Mistaken Assumption No. 6: If only enough problems can be found, global warming will go away
This is really two mistaken assumptions in one. That there is so little redundancy that throwing out a few dodgy met. stations will seriously affect the mean, and that evidence for global warming is exclusively tied to the land station data. Neither of those things are true. It has been estimated that the mean anomaly in the Northern hemisphere at the monthly scale only has around 60 degrees of freedom – that is, 60 well-place stations would be sufficient to give a reasonable estimate of the large scale month to month changes. Currently, although they are not necessarily ideally placed, there are thousands of stations – many times more than would be theoretically necessary. The second error is obvious from the fact that the recent warming is seen in the oceans, the atmosphere, in Arctic sea ice retreat, in glacier recession, earlier springs, reduced snow cover etc., so even if all met stations were contaminated (which they aren’t), global warming would still be “unequivocal”. Since many of the participants in the latest effort appear to really want this assumption to be true, pointing out that it doesn’t really follow might be a disincentive, but hopefully they won’t let that detail damp their enthusiasm…
What then is the benefit then of this effort?
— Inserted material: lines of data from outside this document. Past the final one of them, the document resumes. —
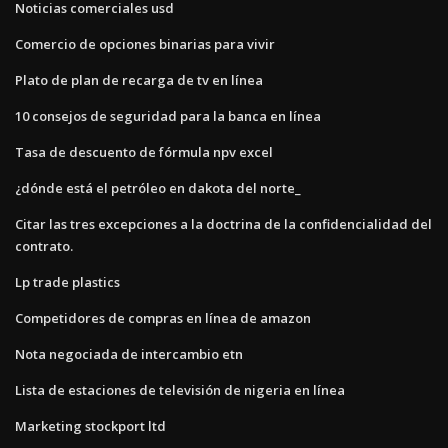
Noticias comerciales usd
Comercio de opciones binarias para vivir
Plato de plan de recarga de tv en línea
10 consejos de seguridad para la banca en línea
Tasa de descuento de fórmula npv excel
¿dónde está el petróleo en dakota del norte_
Citar las tres excepciones a la doctrina de la confidencialidad del
contrato.
Lp trade plastics
Competidores de compras en línea de amazon
Nota negociada de intercambio etn
Lista de estaciones de televisión de nigeria en línea
Marketing stockport ltd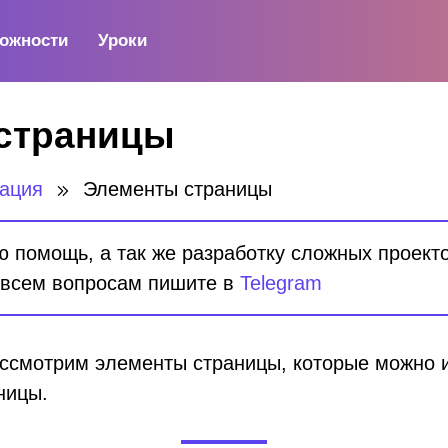
ожности
Уроки
страницы
тация
Элементы страницы
помощь, а так же разработку сложных проектов
 всем вопросам пишите в
Telegram
ассмотрим элементы страницы, которые можно 
ницы.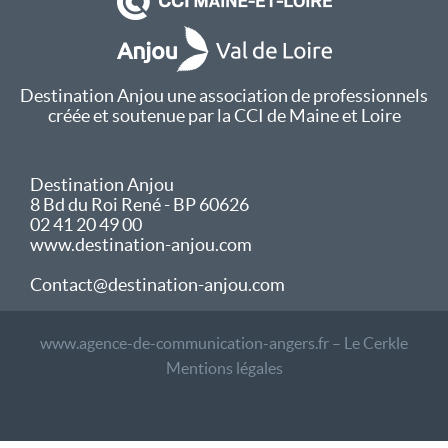
Destination Anjou une association de professionnels
créée et soutenue par la CCI de Maine et Loire
Destination Anjou
8 Bd du Roi René - BP 60626
02 41 20 49 00
www.destination-anjou.com
Contact@destination-anjou.com
www.agence-de-communication-angers.fr – Le Cerkle
Mentions légales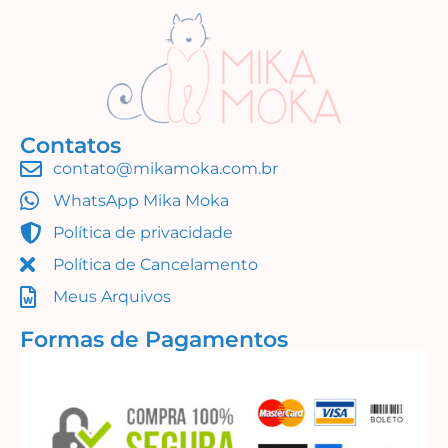
Contatos
contato@mikamoka.com.br
WhatsApp Mika Moka
Política de privacidade
Política de Cancelamento
Meus Arquivos
Formas de Pagamentos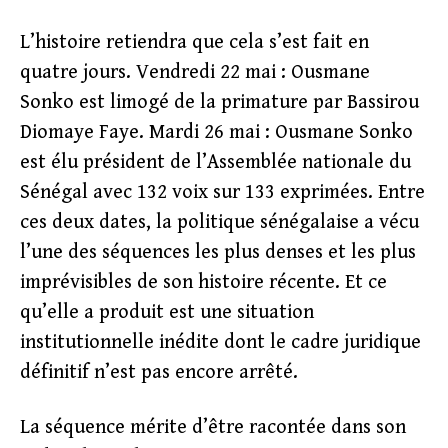
L’histoire retiendra que cela s’est fait en
quatre jours. Vendredi 22 mai : Ousmane
Sonko est limogé de la primature par Bassirou
Diomaye Faye. Mardi 26 mai : Ousmane Sonko
est élu président de l’Assemblée nationale du
Sénégal avec 132 voix sur 133 exprimées. Entre
ces deux dates, la politique sénégalaise a vécu
l’une des séquences les plus denses et les plus
imprévisibles de son histoire récente. Et ce
qu’elle a produit est une situation
institutionnelle inédite dont le cadre juridique
définitif n’est pas encore arrêté.
La séquence mérite d’être racontée dans son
As stated above, more information is always useful, but knowing what to do about potentially problematic sitings is tricky. One would really like to know when a problem first arose for instance – something that isn’t clear from a photograph from today. If the station is moved now, there will be another potential artifact in the record. An argument could certainly be made that continuity of a series is more important for long term monitoring. A more convincing comparison though will be of the existing network with the (since 2001) Climate Reference Network from NCDC. However, that probably isn’t as much fun as driving around the country taking snapshots.